Introduction to Capabilities
Traditional UNIX privilege checks divide processes into two categories: privileged processes (effective user ID 0, known as superuser or root) and unprivileged processes (effective UID non-zero). Privileged processes bypass all kernel permission checks, while unprivileged processes undergo full permission checks based on process credentials.
Starting with kernel 2.2, Linux divides privileges traditionally associated with superuser into distinct units called capabilities, which can be independently enabled and disabled. Capabilities are per-thread attributes.
Requirements for Full Capability Implementation
Complete capability implementation requires:
- The kernel must check if a thread has required capabilities in its effective set for all privileged operations.
- The kernel must provide system calls to allow changing and retrieving thread capability sets.
- The filesystem must support attaching capabilities to executable files so processes gain those capabilities when executing files.
Thread Capability Sets
Each thread has the following capability sets containing zero or more capabilities:
Permitted Set This is a limiting superset of capabilities the thread may have in its effective set. It also restricts capabilities that may be added to the inheritable set for threads without CAP_SETPCAP in their effective set.
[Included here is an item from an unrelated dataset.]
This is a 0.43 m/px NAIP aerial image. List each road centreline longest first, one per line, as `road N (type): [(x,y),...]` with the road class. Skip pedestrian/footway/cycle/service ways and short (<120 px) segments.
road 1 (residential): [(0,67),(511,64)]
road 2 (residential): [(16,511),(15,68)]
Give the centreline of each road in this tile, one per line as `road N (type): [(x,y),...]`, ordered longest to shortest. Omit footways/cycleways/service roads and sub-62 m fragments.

Inheritable Set This set is preserved across execve(2). Inheritable capabilities remain inheritable when executing any program, and are added to the permitted set when executing programs with corresponding bits in their file inheritable set.
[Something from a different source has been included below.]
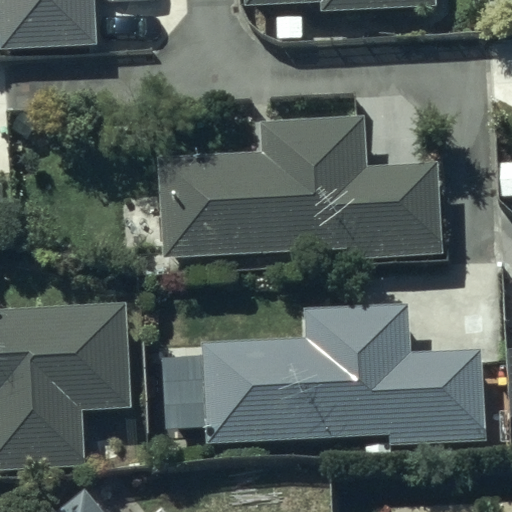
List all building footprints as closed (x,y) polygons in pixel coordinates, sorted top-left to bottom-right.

Effective Set This is the capability set the kernel uses to perform permission checks on the thread.
Bounding Set (per-thread since Linux 2.6.25) The capability bounding set restricts capabilities obtainable during execve(2).
Ambient Set (since Linux 4.3) This set is preserved across execve(2) for unprivileged programs. Ambient capabilities obey the invariant that no capability can be ambient if it is neither permitted nor inheritable.
Child processes inherit copies of their parent's capability sets via fork(2).
File Capabilities
Since kernel 2.6.24, the kernel supports associating capability sets with executable files using setcap(8). File capability sets are stored in the security.capability extended attribute. Writing this attribute requires CAP_SETFCAP capability.
Three file capability sets exist:
Permitted (formerly forced) These capabilities are automatically granted to the thread regardless of thread inheritable capabilities.
Inheritable (formerly allowed) This set is ANDed with the thread's inheritable set to determine which inheritable capabilities are enabled in the thread's permitted set after execve(2).
Effective This is a single bit rather than a set. If set, all new permitted capabilities are also raised in the effective set during execve(2).
Capability Transformation During execve()
During execve(2), the kernel calculates new process capabilities using:
P'(ambient) = (file is privileged) ? 0 : P(ambient)
P'(permitted) = (P(inheritable) & F(inheritable)) |
(F(permitted) & P(bounding)) | P'(ambient)
P'(effective) = F(effective) ? P'(permitted) : P'(ambient)
P'(inheritable) = P(inheritable)
P'(bounding) = P(bounding)
Where P() denotes thread capability values before execve(2), P'() denotes values after execve(2), and F() denotes file capability sets.
Safety Checking for Capability-Unaware Binaries
A capability-unaware binary is marked with file capabilities but hasn't been converted to use libcap(3) API. For such applications, the file effective bit is set so file-permitted capabilities are automatically enabled in the process effective set when executing the file.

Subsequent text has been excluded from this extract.